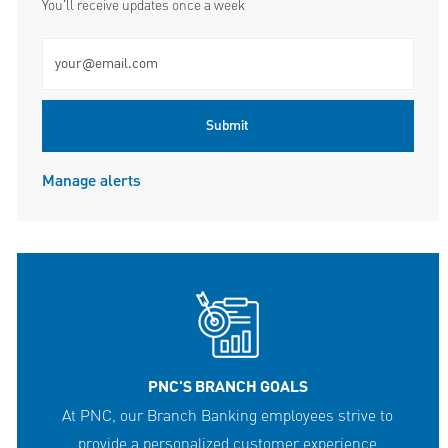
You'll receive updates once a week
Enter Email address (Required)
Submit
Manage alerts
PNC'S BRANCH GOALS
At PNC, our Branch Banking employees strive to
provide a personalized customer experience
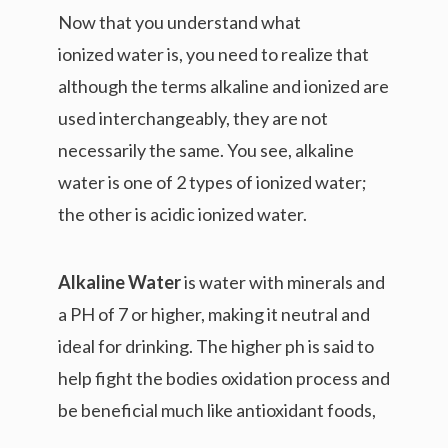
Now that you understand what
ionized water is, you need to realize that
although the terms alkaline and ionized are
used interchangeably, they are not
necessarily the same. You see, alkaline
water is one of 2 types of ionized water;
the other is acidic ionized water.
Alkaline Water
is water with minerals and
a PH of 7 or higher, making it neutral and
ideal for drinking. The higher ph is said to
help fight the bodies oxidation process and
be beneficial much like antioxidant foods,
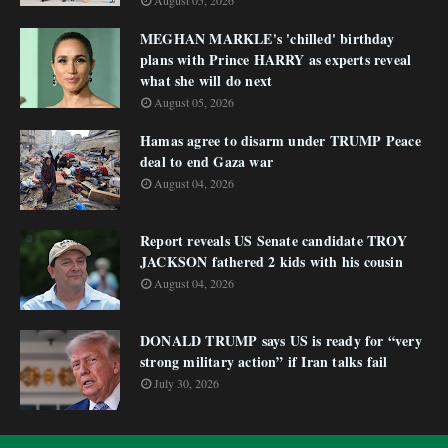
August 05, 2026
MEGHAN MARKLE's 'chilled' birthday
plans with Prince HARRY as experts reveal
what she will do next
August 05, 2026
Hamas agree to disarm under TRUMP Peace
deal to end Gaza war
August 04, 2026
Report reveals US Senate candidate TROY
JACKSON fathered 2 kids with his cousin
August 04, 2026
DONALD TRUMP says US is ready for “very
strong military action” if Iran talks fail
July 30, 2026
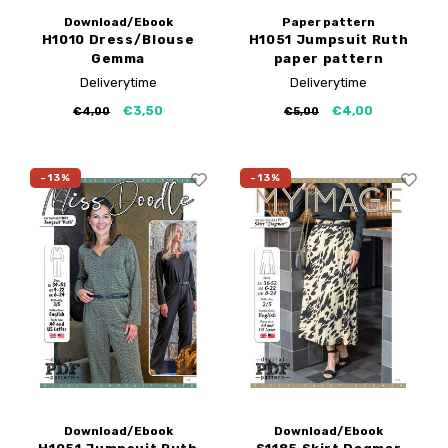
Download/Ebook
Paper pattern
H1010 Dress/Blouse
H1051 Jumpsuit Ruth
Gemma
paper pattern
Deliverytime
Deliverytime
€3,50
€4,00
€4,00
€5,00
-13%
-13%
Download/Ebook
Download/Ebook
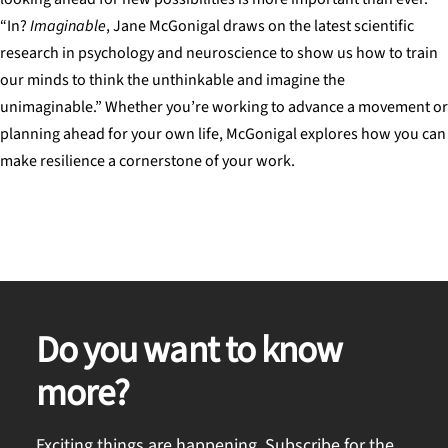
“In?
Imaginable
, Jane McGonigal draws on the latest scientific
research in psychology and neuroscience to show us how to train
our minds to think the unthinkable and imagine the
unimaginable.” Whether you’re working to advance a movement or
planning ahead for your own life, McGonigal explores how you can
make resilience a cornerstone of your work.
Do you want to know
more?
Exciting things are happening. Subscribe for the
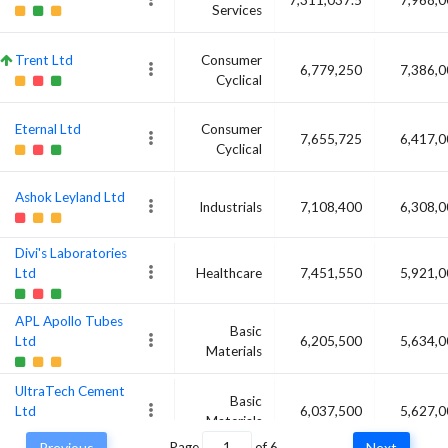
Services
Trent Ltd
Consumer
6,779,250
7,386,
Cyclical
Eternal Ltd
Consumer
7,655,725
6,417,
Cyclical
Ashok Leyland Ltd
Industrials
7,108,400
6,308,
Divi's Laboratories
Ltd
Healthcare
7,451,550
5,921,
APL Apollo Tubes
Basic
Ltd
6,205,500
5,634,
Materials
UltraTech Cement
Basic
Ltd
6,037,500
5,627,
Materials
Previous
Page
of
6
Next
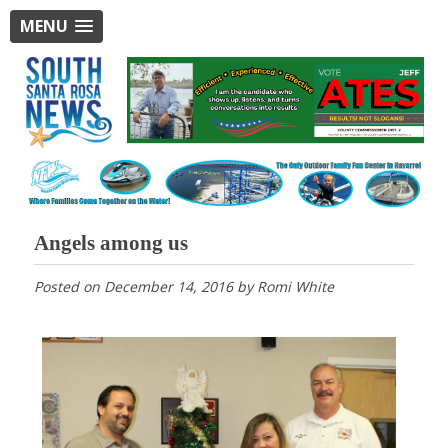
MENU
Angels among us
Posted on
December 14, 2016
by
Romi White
----------------
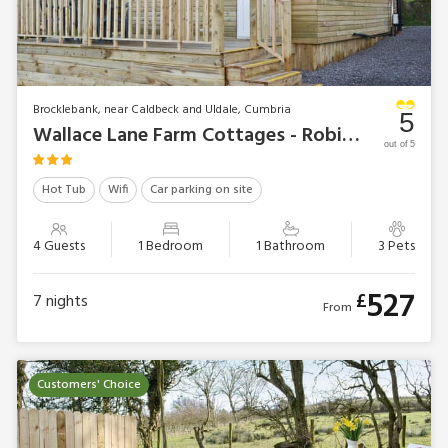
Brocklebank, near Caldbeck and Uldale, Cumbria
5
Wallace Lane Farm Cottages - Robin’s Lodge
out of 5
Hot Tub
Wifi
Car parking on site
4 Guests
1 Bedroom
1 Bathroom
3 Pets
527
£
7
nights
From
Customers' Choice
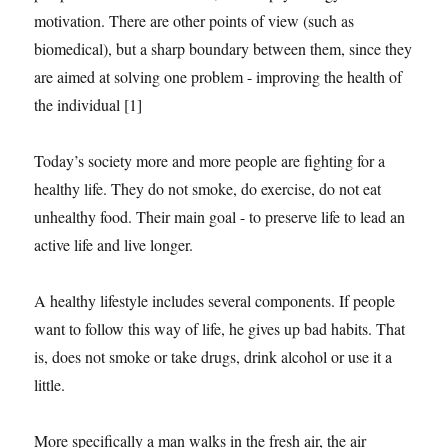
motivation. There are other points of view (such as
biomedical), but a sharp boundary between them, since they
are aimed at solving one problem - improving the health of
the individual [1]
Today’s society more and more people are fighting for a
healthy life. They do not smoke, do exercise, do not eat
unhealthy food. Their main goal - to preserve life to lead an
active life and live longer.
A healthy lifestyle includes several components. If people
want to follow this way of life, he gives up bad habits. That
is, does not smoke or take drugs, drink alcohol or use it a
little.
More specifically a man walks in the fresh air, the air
----------------
Exercise directions:
In the material above, lay out the stretch that opens with the line containing "You'll receive updates once a week" and closes with the line containing "provide a personalized customer experience", both lines included, as a JSON list of strings with one string per line and blank lines left out.

Response area:
[
  "You'll receive updates once a week",
  "Enter Email address (Required)",
  "Submit",
  "Manage alerts",
  "PNC'S BRANCH GOALS",
  "At PNC, our Branch Banking employees strive to",
  "provide a personalized customer experience"
]